AL – Mansuriya gas fields associated liquid and its role to increase the potential capacity of gasoline fuel in Daura oil refinery

Abstract

Hydrotreating processing is commonly used to remove platforming catalyst poisons from straight run or cracked naphthas prior to charging to the platforming Process unit. It can be seen that the primary function of the naphtha Hydrotreating Process can be characterized as a “Clean up” Operation. The catalyst used in the Naphtha Hydrotreating Process is composed of an alumina base impregnated with compounds of cobalt or nickel and molybdenum. The catalyst is insensitive to most poisons which affect dehydrogenation reactions. A relatively high percentage of carbon on the catalyst does not materially affect its sensitivity or selectivity. Volumetric recoveries of products depend on the sulfur and olefin contents [1].

The Naphtha Hydrotreating Process is a catalytic refining process employing a selected catalyst and a hydrogen-rich gas stream to decompose organic sulfur, oxygen and nitrogen compounds contained in hydrocarbon fractions. In addition, hydrotreating removes organo-metallic compounds and saturates olefinic compounds.

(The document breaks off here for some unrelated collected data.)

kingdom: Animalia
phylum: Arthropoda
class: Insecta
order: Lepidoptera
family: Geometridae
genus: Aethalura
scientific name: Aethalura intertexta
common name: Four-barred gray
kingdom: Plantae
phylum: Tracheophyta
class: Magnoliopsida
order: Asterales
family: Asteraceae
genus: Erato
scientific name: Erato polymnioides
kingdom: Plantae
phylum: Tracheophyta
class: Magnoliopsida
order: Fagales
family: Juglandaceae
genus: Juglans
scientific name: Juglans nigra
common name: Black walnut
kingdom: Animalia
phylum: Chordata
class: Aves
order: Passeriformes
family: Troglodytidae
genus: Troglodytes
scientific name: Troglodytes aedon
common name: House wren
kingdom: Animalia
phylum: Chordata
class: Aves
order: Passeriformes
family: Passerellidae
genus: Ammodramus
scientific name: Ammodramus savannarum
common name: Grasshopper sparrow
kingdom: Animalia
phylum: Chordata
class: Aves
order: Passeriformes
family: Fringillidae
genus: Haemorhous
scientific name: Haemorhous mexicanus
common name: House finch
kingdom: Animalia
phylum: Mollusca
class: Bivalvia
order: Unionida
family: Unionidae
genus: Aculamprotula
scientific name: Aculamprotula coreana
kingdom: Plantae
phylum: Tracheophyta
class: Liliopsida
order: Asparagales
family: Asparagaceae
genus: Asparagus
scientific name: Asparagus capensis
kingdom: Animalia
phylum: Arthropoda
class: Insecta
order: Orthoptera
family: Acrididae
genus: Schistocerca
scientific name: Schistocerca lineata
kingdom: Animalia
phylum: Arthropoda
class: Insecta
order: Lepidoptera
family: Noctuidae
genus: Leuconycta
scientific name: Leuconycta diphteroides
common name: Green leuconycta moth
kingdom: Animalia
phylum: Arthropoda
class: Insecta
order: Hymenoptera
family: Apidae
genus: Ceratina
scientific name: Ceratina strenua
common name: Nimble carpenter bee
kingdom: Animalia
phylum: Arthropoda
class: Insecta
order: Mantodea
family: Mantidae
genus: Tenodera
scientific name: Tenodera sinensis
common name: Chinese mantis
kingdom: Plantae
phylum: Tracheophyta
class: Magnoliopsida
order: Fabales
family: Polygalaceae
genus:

Organo-metallic compounds, notably arsenic and lead compounds, are known to be permanent poisons to platinum catalysts. "The complete removal of these materials by Hydrotreating processing gives longer catalyst life in the platforming unit.

Sulfur, above a critical level, is a temporary poison to platforming catalysts and causes an unfavorable change in the product distribution. Organic nitrogen is also a temporary poison to platforming catalyst. It is an extremely potent one, however, and relatively small amounts of nitrogen compounds in the Platformer feed can cause large deactivation effects, as well as the deposition of ammonium chloride salts in the platforming unit cold sections.

Oxygen compounds are detrimental to the operation of a Platformer. Any oxygen compounds which are not removed in the hydrotreater will be converted to water in the platforming unit, thus affecting the water/ chloride balance of the platforming catalyst. Large amounts of olefins contribute to increase coking of the platforming catalyst. Also, olefins can poly­merize at platforming operating conditions which can result in exchanger and reactor fouling.

The Naphtha Hydrotreating Process makes a major contribution to the ease of operation and economy of platforming. Much greater flexibility is afforded in choice of allowable charge stocks to the platforming unit. Because this unit protects the platforming catalyst, it is important to maintain consistently good operation in the Hydrotreating Unit.

In addition to treating naphtha for Platformer feed, naphthas produced from thermal cracking processes, such as delayed coking and visbreaking, are usually high in olefinic content and other contaminants, and may not be stable in storage. These naphthas may be hydrotreated to stabilize the olefins and to remove organic or metallic contaminants, thus providing a marketable product.